These problems are taken from several quizes held over the years, and just probe various techniques useful in developing applications with Coco.
1. In the compiler studied in the course the following Cocol code was used for a WhileStatement:
WhileStatement<StackFrame frame> (. Label startLoop = new Label(known); .)
= "while" "(" Condition ")" (. Label loopExit = new Label(!known);
CodeGen.branchFalse(loopExit); .)
Statement<frame> (. CodeGen.branch(startLoop);
loopExit.here(); .)
.
This generates code that matches the outline
startLoop: Condition
BZE loopExit
Statement
BRN startLoop
loopExit:
Some authors contend that it would be preferable to generate code that matches the outline
BRN testlabel
startLoop: Statement
testlabel: Condition
BNZ startLoop
Their argument is that in most situations a loop body is executed many times, and that the efficiency of the system will be markedly improved by executing only one branch instruction on each iteration.
(a) Do you think the claim is justified for an interpreted system such as we have used? Explain your reasoning.
(b) If the suggestion is easily implementable in terms of our code generating functions, show how this could be done. If it is not easily implementable, why not?
2. In the compiler you (should) have developed to allow for characters as well as integers and booleans it was suggested that you use C-like syntax for casting, for example
int i = 60;
char c = (char) (4 + i);
c = (char) (int) 'a';
i = (int) c + 45
In Modula-2, what amounts to casting operations uses a syntax exemplified by
i = 60;
c = CHAR(4 + i);
c = CHAR( INTEGER('a') );
i = INTEGER(c) + 45;
How would you alter your compiler to use this latter approach. Which strikes you as "better"? Justify your answer.
3. The original Parva grammar in chapter 14 of the text book defines expressions as follows (note that this incorporates the idea of allowing "function calls" as part of an expression, which we did not cover in Practical 25):
Expression = AddExp [ RelOp AddExp ] .
AddExp = [ "+" | "-" ] Term { AddOp Term } .
Term = Factor { MulOp Factor } .
Factor = Designator [ "(" Arguments ")" ]
| Constant
| "new" BasicType "[" Expression "]"
| "!" Factor
| "(" Expression ")" .
What, if anything, would be the difference if this were replaced by
Expression = AddExp [ RelOp AddExp ] .
AddExp = Term { AddOp Term } .
Term = Factor { MulOp Factor } .
Factor = Designator [ "(" Arguments ")" ]
| Constant
| "new" BasicType "[" Expression "]"
| "!" Factor
| "+" Factor
| "-" Factor
| "(" Expression ")" .
4. Here is a true story. A few years ago I received an e-mail from one of the many users of Coco/R in the world. He was looking for advice on how best to write Cocol productions that would describe a situation in which one non-terminal A could derive four other non-terminals W, X, Y, Z. These could appear in any order in the sentential form, but there was a restriction that each one of the four had to appear exactly once. He had realised that he could enumerate all 24 possibilities, on the lines of
A = W X Y Z | W X Z Y | W Y X Z | ....
but observed very astutely that this was very tedious, and also would become extremely tedious if one were to be faced with a more general situation in which one non-terminal could derive N alternatives, which could appear in order but subject to the restriction that each should appear once.

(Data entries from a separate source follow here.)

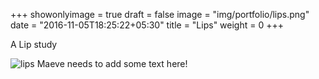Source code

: +++
showonlyimage = true
draft = false
image = "img/portfolio/lips.png"
date = "2016-11-05T18:25:22+05:30"
title = "Lips"
weight = 0
+++

A Lip study
<!--more-->
![lips](img/portfolio/lips.png)
Maeve needs to add some text here!

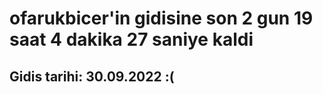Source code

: # ofarukbicer'in gidisine son 2 gun 19 saat 4 dakika 27 saniye kaldi

## Gidis tarihi: 30.09.2022 :(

Write the appropriate parts of a Cocol specification that will describe the situation and check that the restrictions are correctly met. (Restrict your answer to the case of 4 derived non-terminals, as above.)
5. As you should know, if one wishes to let line ends become significant in Cocol grammars one resorts to writing code like
CHARACTERS
LF = CHR(10).
TOKENS
EOL = LF .
It would not be very difficult - and it might be deemed an improvement - to modify Coco/R to allow for LF and EOL to become "key words" (just as ANY and EOF are key words).
Coco/R is itself defined by a Cocol grammar, and, like the compilers you have just worked with, this can be used to create the scanner, parser and driver classes, which are then compiled along with the classes that handle symbol tables and other data structures. Give a T-diagram representation of how one could produce a new Java version of Coco/R that incorporates the new features.
6. Given that you had access to this new version of Coco/R. how would you modify the Parva grammar so that at the end of compilation it could tell you how many lines of source code had been compiled?
7. Here is another true story. Some years ago a group of third year Rhodes students formed a team for one of the ACM programming competitions. One of the problems was quite clearly one for which their knowledge of Coco/R meant they could write a simple grammar and literally solve it within minutes. Unfortunately, solutions had to be able to read from standard input and write to standard output, so that they could be tested with (hidden) data by giving a command like
java -jar Solution.jar <data >results
Standard Coco requires that the input file name be supplied as a command line parameter
java -jar Solution.jar data >results
Time did not permit them to modify Coco/R. Given that you have some time, suggest howe could produce a version of Coco/R suited to solving ACM competition problems.